> TASK ITEM
Could you copy every line of the data that contains the word "dragTo"?

------ SUPPLIED MATERIAL ------

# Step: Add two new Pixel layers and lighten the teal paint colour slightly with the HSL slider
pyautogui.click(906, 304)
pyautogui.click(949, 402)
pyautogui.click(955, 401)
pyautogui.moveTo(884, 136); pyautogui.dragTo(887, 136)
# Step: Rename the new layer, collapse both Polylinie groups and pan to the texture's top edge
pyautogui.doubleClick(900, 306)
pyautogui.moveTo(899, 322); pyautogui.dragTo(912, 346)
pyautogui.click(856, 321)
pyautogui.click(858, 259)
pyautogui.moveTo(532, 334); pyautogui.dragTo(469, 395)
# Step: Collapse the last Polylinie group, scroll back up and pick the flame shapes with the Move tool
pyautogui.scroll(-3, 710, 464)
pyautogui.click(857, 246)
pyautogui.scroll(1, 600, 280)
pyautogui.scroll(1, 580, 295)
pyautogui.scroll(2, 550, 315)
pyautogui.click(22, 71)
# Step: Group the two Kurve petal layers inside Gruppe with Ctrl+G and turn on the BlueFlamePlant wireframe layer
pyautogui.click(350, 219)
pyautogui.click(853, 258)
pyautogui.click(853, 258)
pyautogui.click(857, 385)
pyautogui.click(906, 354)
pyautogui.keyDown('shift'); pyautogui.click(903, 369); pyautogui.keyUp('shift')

------

> WRITTEN REPLY
pyautogui.moveTo(884, 136); pyautogui.dragTo(887, 136)
pyautogui.moveTo(899, 322); pyautogui.dragTo(912, 346)
pyautogui.moveTo(532, 334); pyautogui.dragTo(469, 395)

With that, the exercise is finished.